The biggest perpetrators - at least as far as BYU is concerned - are the Wyoming fans. In the old Wyoming basketball arena, the court was mounted on a dirt rodeo floor, lending an air of recklessness to the proceedings. Fans chanted anti-BYU obscenities en masse whenever the Cougars came to town.

Of course, nobody had more talent at attracting abuse than former BYU coach Frank Arnold. Arnold would call time out and glare into the crowd, attempting to point out to security officials which fan was throwing things at him. The moment he'd turn back, the abuse rose to the next level. Fans would hold pennies with tweezers, heating them up until they were red hot and then flip them at the BYU bench. Players were also pelted with rotten fruit, game programs and other materials.

Arnold became so disgusted with the behavior of Wyoming's fans, he termed the crowd "despicable." For years after Arnold left BYU, the Wyoming crowd would gleefully chant "We're despicable!" whenever BYU came to town.

When Ladell Andersen took over at BYU, he diffused the situation considerably by ignoring the crowds. It worked relatively well when fans learned they couldn't get Andersen to turn around. As the years passed, the malicious catcalls were kept to a minimum.

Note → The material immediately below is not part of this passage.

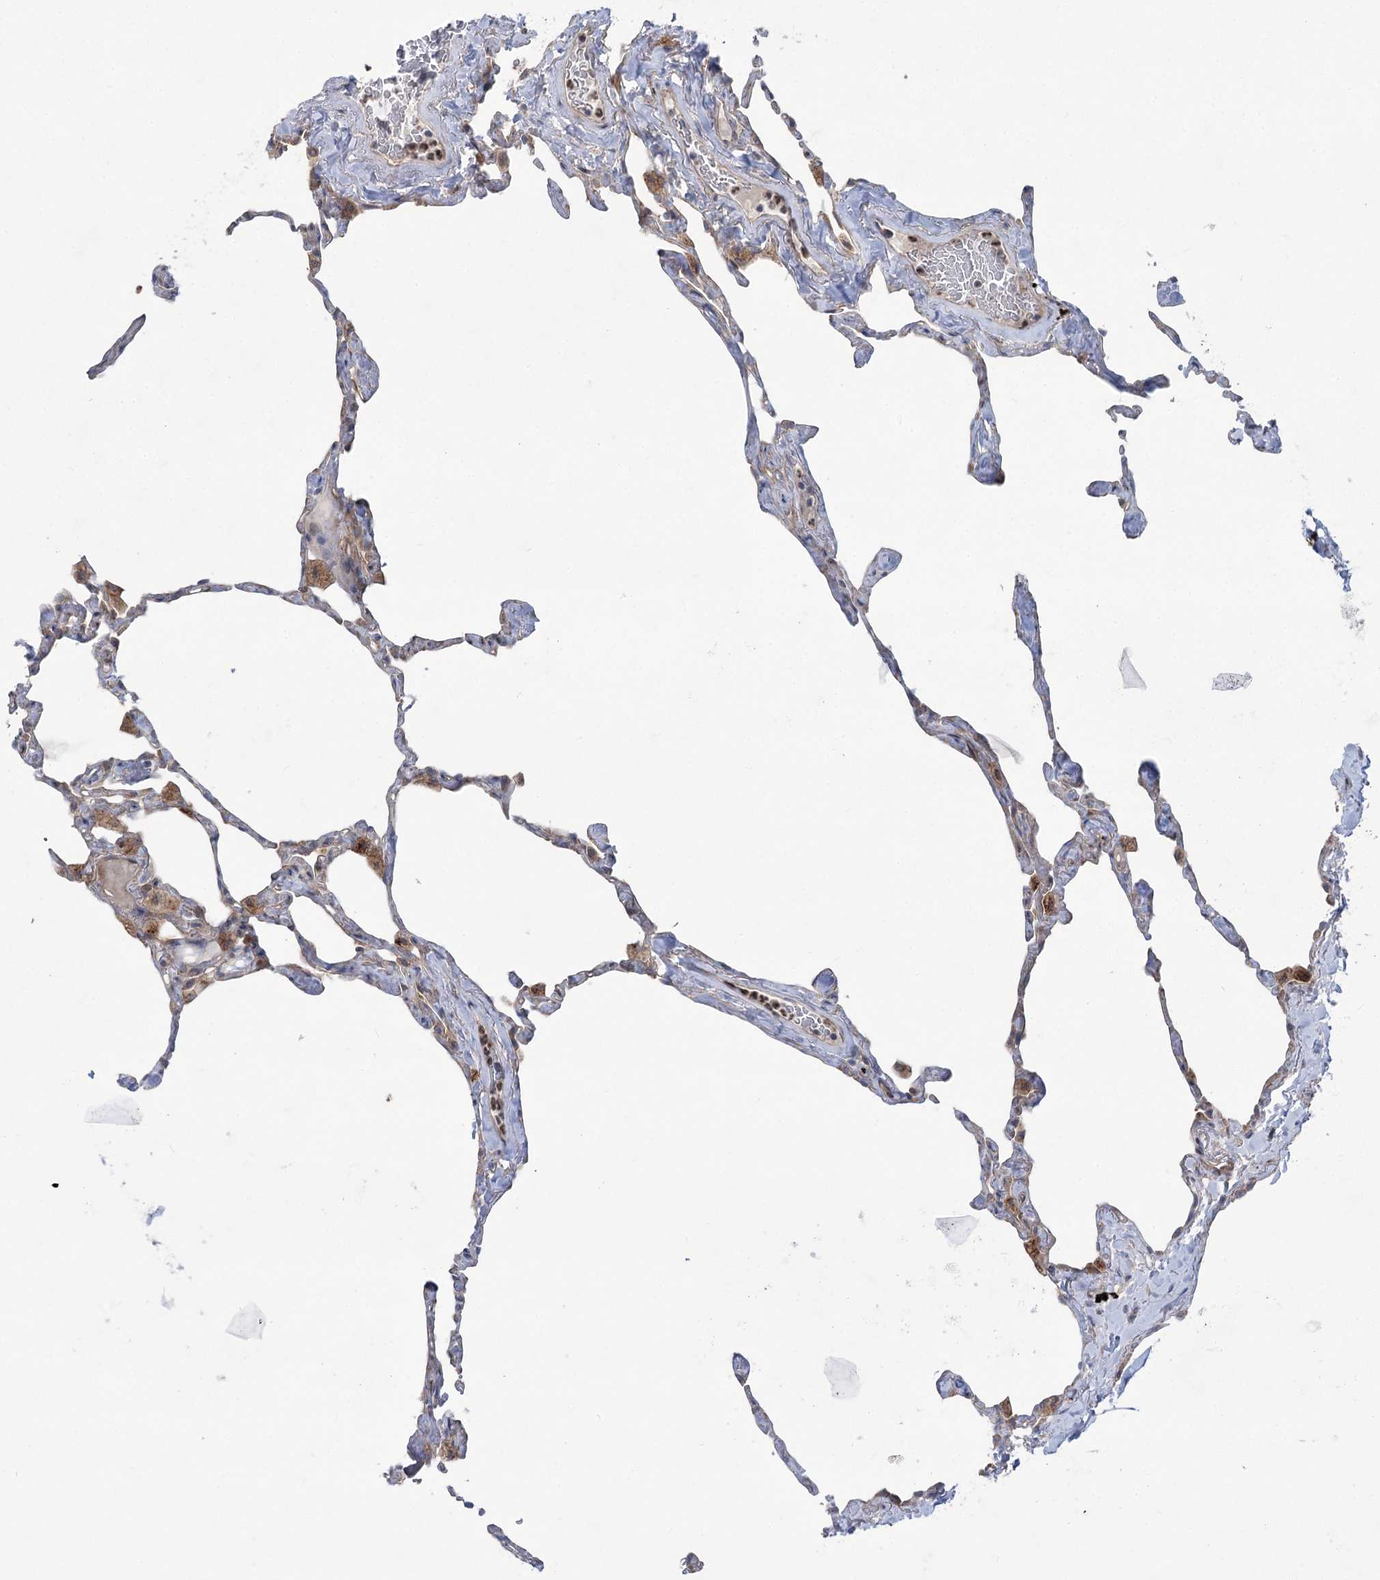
{"staining": {"intensity": "weak", "quantity": "25%-75%", "location": "cytoplasmic/membranous"}, "tissue": "lung", "cell_type": "Alveolar cells", "image_type": "normal", "snomed": [{"axis": "morphology", "description": "Normal tissue, NOS"}, {"axis": "topography", "description": "Lung"}], "caption": "IHC photomicrograph of benign lung: human lung stained using immunohistochemistry (IHC) shows low levels of weak protein expression localized specifically in the cytoplasmic/membranous of alveolar cells, appearing as a cytoplasmic/membranous brown color.", "gene": "SCN11A", "patient": {"sex": "male", "age": 65}}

Wyoming certainly isn't the only guilty party when it comes to unruly fans. One year when Wyoming was beating BYU at the Marriott Center, the abuse came in the form of a small metal ingot that was tossed from the crowd at the Wyoming bench. The ingot fell short of the bench, though, and cut the face of a writer on press row, requiring several stitches to close.

Clearly, the WAC isn't the only league with fans getting out of bounds. Georgetown's Allen Iverson - convicted of three felonies (pending an appeal) for participating in a brawl that injured a number of people in a game - was taunted with calls of "jailbird" at a game in Pittsburgh. And when the Hoyas met Villanova in Philadelphia, fans held signs comparing him to O.J. Simpson.

At Utah State this season, fans threw toilet paper, peanuts and a milkshake onto the court after the Aggies scored their first points. A Boise State player slipped on the milkshake and required orthroscopic surgery to repair cartilage damage.

It is obvious that in many venues, fans have taken their taunting the extreme. They have no intention of cheering for their team, only to harass the opposition. Short of playing the games in a gym with glass barriers surrounding the court, though, it is hard to imagine completely stopping such abuses.

As a result of Benson's letter, schools around the WAC are adding uniformed security guards near the visiting benches. Fresno State already had such a measure in place, and the Bulldogs say they haven't had any problems.

But no matter how much security is involved, it's not easy to patrol what's yelled from the stands. In such cases, the best answer isn't for the coach to call security, turn and fight, or even phone the commissioner. As Andersen proved a long time ago, you can't be insulted by what you don't hear.